Mexico is best known for its Tequila- that electrifying beverage made from agave hearts or “piñas” as they’re called in the state of Jalisco. One of the most respected makers of this Mexican spirit is Milagro and recently, Food Trends got to sample the “Silver” Milagro Tequila. Unlike the reposado (rested) or añejo (aged) tequila varieties, the silver (aka “blanco” or white) is not oak-barrel aged but rather bottled sooner than the others.
Since Milagro uses 100% agave in their tequila- you’re in good hands whether you choose the blanco, the reposado or the sipping añejo variety. Actually, these are all sipping tequilas (not the slam them back and cover it up with a hit of salt and a dash of citrus). This triple-distilled Silver tequila has a pleasing, ginger-like nose and a medium-bodied flavour reminiscent of dried fruit with a peppery finish.
If you’re in the mood for taking tequila to a whole new level, with the help of dark chocolate (this writer’s favourite), then the following recipe by Toronto-based, Mexican-born Chef Francisco Alejandri is just the thing ANY time of the year. Chocolate was after all, the drink of Aztec rulers in Mexico and now it can be your own ambrosia too in this flourless, decadent chocolate-tequila torte!
Deep Chocolate Torte Recipe- Developed by Chef Francisco AlejandriServes 8
Ingredients:
- 1 pound dark chocolate preferably 50 to 60% cacao
- 6 eggs
- ¼ cup sugar
- 2 tablespoons Milagro Silver tequila
- 1 cup heavy cream
- Dutch process cocoa for dusting (optional)
Method:
- Using a sharp knife cut the chocolate into small pieces. Place chocolate in a heatproof bowl on top of a double boiler, over barely simmering water and allow melting completely. Water should never touch the bottom of the vessel you have the chocolate in. Once melted- set aside.
- Preheat oven to 350F. Generously butter a 9-inch round regular or spring form cake pan.
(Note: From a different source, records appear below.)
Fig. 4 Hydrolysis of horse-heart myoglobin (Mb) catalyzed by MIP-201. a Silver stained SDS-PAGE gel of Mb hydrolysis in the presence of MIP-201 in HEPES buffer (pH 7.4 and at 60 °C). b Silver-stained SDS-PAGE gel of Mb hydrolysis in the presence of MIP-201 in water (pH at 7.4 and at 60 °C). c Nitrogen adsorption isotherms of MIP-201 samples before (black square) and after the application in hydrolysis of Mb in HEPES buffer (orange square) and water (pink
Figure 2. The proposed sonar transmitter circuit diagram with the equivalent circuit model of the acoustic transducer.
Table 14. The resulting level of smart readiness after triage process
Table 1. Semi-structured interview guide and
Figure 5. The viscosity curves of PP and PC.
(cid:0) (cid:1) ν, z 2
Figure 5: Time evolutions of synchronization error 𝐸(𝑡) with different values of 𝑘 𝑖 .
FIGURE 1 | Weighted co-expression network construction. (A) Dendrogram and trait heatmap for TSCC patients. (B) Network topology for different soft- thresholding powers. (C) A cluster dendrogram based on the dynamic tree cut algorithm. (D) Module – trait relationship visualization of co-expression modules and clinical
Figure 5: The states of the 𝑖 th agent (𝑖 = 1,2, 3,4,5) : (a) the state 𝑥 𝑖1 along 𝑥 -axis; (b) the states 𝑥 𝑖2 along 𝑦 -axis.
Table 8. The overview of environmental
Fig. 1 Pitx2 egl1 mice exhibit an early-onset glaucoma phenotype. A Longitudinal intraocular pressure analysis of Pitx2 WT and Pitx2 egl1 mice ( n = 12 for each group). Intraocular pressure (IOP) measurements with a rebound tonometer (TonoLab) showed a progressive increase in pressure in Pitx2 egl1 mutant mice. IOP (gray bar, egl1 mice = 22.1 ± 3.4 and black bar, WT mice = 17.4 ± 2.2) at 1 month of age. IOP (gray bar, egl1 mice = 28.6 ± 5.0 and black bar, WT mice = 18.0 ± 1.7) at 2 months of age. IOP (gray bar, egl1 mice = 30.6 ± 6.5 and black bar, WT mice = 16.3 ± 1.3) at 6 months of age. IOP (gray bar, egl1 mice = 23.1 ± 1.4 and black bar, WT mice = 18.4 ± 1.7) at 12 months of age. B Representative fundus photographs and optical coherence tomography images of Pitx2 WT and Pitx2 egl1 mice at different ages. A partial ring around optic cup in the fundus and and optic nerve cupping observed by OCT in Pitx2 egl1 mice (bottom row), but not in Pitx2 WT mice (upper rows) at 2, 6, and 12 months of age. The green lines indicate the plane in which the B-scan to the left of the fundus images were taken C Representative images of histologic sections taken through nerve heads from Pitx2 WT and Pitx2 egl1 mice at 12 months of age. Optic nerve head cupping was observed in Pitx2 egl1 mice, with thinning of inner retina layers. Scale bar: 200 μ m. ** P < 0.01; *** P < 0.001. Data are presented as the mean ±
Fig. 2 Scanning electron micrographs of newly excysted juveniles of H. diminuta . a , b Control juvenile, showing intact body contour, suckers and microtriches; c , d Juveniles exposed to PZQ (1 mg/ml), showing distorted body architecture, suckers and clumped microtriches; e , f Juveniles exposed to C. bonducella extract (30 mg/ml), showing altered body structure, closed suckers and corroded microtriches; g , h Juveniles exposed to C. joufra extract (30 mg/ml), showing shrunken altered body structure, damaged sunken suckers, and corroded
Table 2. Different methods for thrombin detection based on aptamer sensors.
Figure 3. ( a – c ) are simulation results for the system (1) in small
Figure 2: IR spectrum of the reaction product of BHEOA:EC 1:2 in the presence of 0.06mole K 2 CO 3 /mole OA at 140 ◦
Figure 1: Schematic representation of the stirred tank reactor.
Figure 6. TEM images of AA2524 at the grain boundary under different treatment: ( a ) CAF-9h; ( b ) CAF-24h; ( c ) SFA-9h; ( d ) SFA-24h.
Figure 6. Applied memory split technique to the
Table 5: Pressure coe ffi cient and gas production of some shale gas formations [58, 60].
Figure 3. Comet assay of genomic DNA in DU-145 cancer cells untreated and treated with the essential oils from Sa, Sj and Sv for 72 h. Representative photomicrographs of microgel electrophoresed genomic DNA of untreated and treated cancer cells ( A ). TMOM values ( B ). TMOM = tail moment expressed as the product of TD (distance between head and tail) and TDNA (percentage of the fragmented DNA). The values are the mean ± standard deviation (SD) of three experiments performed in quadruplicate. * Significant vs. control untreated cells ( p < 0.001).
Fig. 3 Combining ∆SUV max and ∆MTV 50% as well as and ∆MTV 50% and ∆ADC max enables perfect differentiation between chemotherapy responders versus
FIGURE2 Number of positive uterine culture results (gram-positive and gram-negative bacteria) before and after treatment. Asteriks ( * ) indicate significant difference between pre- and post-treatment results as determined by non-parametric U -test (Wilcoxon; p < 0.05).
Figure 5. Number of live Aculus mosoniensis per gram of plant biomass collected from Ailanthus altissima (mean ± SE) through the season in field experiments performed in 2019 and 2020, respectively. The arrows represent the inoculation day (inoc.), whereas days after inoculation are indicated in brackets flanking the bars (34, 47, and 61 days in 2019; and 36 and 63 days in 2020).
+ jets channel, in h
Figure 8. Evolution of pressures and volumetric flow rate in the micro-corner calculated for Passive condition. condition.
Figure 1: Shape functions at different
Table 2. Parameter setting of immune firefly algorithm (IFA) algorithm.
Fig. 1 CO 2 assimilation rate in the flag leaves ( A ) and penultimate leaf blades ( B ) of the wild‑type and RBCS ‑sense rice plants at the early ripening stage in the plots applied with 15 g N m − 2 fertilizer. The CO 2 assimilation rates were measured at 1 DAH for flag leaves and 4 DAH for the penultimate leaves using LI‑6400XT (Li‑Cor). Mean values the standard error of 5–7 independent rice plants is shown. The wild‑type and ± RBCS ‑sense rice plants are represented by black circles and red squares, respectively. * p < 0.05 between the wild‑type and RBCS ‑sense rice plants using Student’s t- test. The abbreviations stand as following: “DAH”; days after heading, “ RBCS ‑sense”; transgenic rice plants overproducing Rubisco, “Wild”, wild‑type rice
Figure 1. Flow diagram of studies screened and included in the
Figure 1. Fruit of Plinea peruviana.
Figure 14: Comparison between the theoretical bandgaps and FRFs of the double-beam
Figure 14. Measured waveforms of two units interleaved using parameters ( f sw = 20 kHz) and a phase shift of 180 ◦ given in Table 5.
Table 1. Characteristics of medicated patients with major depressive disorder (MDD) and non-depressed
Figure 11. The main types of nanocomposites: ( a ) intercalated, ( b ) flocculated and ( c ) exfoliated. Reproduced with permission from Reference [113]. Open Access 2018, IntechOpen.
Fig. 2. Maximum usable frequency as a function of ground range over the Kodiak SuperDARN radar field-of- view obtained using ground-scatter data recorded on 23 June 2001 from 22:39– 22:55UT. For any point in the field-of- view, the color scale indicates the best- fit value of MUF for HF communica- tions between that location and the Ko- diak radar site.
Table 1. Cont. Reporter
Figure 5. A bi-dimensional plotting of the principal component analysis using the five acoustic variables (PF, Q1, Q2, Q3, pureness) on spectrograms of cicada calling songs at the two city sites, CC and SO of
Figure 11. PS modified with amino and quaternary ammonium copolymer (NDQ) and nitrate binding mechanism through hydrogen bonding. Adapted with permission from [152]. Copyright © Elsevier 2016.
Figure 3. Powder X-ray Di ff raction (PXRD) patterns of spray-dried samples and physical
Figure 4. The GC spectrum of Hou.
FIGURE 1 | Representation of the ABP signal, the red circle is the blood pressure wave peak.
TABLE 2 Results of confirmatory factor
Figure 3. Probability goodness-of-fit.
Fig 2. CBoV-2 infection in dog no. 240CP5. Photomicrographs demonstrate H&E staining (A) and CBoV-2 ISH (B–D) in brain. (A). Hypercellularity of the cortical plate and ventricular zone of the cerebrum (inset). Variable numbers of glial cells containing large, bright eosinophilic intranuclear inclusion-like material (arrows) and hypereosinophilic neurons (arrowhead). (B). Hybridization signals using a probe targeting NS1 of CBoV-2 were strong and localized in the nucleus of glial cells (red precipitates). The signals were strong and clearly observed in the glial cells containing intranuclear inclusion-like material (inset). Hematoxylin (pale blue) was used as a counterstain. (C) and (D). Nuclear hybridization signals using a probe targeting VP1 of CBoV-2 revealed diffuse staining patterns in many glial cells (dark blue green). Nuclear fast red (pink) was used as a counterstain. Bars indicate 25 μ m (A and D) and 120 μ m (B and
Cut a nine inch round of parchment paper and press it over the bottom of pan and butter it.
- Beat the eggs, sugar and Tequila in a large heat proof mixing bowl. Place the bowl over a saucepan of simmering water, stirring with a small wooden spoon or rubber spatula, until warm but not hot. Remove from the heat and transfer to the bowl of an electric mixer.
- Beat with the whisk attachment for five minutes. Slowly stir in the melted chocolate.
- In a separate bowl, whip the cream to soft peaks and gently fold into the chocolate mixture. Carefully transfer the batter to the pan.
- Bake for 40 minutes, or until a cake tester inserted into the torte at least 2 to 4Inches from the side; comes out clean. The center should be just set, do not over bake.
- Let cool at room temperature and remove from the pan, and peel off the liner, serve at room temperature. Dust with cocoa powder to garnish if you like.Writer's Suggestion- serve with a shot of tequila or add a shot into a cup of hot coffee with demarara sugar, a hit of cinnamon (if you like) and whipped cream for a Mexican Coffee. Ole!